ASSIGNMENT. When you find the line with "(IHC) of normal" among the records below, reproduce it and each line after it exactly, ending with the line with "staining shows strong".

*** Opening SUPPLIED DATA ***

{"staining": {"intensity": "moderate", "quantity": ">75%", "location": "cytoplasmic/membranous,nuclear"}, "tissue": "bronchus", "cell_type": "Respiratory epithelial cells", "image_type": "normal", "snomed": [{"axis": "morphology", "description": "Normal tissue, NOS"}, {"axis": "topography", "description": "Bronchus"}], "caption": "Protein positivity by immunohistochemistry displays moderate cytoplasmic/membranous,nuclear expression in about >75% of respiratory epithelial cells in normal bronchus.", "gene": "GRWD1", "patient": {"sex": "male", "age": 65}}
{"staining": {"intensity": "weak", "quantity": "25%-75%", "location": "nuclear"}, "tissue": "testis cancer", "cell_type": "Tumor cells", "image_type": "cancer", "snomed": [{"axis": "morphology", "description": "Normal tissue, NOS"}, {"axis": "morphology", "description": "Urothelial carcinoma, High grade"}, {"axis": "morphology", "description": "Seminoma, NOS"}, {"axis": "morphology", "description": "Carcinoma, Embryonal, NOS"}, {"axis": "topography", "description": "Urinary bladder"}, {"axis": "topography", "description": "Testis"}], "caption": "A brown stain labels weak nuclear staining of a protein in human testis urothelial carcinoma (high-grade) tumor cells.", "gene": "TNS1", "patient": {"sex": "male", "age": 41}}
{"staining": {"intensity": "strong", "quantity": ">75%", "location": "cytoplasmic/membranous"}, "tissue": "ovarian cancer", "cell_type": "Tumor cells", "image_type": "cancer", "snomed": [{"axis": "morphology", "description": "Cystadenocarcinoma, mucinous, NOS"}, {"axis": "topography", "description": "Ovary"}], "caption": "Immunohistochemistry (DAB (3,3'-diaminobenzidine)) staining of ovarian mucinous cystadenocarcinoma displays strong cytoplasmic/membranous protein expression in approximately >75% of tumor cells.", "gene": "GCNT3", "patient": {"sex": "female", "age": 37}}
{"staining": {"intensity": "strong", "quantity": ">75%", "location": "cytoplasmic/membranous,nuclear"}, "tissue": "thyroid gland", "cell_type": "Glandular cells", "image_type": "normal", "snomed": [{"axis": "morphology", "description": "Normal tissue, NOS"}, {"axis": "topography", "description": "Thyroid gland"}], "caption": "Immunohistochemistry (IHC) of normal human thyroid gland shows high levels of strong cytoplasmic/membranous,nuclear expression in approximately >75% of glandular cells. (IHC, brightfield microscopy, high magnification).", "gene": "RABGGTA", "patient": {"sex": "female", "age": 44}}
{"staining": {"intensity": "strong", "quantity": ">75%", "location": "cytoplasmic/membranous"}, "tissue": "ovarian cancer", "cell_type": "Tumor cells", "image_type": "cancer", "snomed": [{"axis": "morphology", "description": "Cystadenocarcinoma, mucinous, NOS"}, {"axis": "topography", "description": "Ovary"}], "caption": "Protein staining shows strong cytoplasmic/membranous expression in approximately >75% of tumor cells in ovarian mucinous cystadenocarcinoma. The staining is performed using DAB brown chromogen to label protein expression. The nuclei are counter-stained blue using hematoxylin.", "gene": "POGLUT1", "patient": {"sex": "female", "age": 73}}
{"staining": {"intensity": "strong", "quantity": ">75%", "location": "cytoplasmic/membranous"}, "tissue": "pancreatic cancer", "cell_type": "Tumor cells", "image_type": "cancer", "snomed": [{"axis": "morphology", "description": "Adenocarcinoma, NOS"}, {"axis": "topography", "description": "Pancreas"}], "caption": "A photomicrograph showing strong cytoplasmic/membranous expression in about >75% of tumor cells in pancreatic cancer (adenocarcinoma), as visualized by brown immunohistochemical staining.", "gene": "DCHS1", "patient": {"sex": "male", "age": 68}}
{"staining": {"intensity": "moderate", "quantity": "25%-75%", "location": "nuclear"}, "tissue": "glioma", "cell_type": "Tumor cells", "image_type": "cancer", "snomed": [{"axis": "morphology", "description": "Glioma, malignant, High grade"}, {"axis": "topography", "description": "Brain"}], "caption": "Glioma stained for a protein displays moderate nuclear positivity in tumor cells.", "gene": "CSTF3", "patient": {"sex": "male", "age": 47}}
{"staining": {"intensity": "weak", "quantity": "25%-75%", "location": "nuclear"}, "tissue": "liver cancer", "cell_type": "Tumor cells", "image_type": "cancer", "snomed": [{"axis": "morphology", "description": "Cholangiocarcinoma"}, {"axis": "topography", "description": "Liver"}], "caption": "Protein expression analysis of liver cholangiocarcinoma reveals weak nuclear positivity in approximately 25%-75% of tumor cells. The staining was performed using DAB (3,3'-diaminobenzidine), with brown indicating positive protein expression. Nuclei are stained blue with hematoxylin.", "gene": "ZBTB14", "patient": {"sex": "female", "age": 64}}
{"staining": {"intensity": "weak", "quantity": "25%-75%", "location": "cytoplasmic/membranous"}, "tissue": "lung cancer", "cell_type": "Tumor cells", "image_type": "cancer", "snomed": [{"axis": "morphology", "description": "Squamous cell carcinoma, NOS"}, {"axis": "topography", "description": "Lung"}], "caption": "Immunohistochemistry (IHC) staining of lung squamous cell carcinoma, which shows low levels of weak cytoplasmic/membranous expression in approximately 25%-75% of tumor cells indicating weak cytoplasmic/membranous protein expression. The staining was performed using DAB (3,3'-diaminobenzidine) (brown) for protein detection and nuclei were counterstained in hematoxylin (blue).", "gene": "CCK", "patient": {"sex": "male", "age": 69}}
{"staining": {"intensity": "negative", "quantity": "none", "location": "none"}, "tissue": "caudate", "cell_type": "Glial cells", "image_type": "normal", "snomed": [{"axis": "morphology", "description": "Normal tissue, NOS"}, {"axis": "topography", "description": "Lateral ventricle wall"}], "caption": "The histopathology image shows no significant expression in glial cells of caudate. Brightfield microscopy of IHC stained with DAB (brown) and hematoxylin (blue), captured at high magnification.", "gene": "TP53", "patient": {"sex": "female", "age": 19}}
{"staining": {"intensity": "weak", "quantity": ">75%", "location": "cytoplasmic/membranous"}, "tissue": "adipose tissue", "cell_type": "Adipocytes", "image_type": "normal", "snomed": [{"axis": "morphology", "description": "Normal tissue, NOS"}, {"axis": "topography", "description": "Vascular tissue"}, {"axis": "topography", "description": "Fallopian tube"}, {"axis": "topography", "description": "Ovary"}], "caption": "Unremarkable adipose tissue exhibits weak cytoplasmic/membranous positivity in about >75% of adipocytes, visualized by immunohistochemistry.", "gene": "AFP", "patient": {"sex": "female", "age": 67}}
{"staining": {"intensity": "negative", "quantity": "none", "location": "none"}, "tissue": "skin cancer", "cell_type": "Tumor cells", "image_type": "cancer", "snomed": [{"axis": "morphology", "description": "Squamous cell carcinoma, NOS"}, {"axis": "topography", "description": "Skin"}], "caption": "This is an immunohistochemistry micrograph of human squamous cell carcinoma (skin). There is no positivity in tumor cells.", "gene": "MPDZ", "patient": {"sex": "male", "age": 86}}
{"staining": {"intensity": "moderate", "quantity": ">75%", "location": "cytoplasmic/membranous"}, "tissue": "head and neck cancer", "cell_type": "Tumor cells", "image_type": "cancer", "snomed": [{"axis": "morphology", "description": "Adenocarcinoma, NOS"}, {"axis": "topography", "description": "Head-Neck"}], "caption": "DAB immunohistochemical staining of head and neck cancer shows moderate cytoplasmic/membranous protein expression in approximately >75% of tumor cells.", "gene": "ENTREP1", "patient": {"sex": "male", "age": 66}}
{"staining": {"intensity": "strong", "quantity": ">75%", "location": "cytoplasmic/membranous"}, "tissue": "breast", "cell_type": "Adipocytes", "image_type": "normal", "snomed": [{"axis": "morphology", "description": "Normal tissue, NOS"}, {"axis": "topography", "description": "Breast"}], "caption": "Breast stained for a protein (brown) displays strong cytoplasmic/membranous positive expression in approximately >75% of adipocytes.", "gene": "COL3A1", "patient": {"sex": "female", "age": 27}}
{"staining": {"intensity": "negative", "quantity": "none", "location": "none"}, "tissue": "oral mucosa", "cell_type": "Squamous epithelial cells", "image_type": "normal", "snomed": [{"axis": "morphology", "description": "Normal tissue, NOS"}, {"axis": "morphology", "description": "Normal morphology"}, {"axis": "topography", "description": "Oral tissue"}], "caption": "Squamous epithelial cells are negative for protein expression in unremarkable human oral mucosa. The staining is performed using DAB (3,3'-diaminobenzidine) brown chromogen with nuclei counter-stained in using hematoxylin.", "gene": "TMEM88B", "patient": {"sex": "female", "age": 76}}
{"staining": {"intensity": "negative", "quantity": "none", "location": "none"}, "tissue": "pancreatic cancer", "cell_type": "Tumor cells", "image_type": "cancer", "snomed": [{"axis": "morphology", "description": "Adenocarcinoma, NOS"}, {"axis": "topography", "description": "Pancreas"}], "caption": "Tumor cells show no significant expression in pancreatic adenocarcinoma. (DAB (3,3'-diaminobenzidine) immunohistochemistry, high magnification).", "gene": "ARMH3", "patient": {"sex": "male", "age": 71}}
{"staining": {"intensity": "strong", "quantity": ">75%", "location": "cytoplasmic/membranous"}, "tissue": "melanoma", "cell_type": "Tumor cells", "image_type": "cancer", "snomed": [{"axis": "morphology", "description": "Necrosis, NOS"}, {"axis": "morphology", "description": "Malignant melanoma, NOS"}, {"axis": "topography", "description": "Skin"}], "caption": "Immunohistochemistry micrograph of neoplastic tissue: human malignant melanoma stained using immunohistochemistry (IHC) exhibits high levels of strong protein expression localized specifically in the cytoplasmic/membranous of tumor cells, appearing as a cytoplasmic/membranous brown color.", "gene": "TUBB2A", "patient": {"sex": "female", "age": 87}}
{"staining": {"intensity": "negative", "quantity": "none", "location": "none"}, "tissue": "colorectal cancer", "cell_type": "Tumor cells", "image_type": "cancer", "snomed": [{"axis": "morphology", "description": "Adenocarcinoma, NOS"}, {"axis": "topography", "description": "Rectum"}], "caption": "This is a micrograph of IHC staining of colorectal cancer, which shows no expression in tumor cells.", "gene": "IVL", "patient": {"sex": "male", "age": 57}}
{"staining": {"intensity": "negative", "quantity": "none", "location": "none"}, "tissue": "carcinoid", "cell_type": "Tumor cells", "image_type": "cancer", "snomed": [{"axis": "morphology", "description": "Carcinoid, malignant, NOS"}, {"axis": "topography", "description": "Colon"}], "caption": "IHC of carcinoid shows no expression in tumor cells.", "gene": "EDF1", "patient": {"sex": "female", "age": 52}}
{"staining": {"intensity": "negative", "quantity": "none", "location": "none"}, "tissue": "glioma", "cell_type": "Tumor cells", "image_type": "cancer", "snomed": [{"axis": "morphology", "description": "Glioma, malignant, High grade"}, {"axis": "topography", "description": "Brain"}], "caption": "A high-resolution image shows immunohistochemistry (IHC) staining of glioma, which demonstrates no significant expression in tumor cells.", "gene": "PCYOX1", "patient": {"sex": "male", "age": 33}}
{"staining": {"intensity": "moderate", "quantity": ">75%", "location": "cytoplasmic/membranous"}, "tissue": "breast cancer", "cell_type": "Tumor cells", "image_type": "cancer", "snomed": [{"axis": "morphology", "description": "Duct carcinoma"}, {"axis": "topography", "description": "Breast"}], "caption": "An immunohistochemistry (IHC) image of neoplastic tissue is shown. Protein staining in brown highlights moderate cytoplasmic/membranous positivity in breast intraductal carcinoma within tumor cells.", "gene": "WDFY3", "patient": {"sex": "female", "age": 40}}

*** Closing SUPPLIED DATA ***

OUTPUT.
{"staining": {"intensity": "strong", "quantity": ">75%", "location": "cytoplasmic/membranous,nuclear"}, "tissue": "thyroid gland", "cell_type": "Glandular cells", "image_type": "normal", "snomed": [{"axis": "morphology", "description": "Normal tissue, NOS"}, {"axis": "topography", "description": "Thyroid gland"}], "caption": "Immunohistochemistry (IHC) of normal human thyroid gland shows high levels of strong cytoplasmic/membranous,nuclear expression in approximately >75% of glandular cells. (IHC, brightfield microscopy, high magnification).", "gene": "RABGGTA", "patient": {"sex": "female", "age": 44}}
{"staining": {"intensity": "strong", "quantity": ">75%", "location": "cytoplasmic/membranous"}, "tissue": "ovarian cancer", "cell_type": "Tumor cells", "image_type": "cancer", "snomed": [{"axis": "morphology", "description": "Cystadenocarcinoma, mucinous, NOS"}, {"axis": "topography", "description": "Ovary"}], "caption": "Protein staining shows strong cytoplasmic/membranous expression in approximately >75% of tumor cells in ovarian mucinous cystadenocarcinoma. The staining is performed using DAB brown chromogen to label protein expression. The nuclei are counter-stained blue using hematoxylin.", "gene": "POGLUT1", "patient": {"sex": "female", "age": 73}}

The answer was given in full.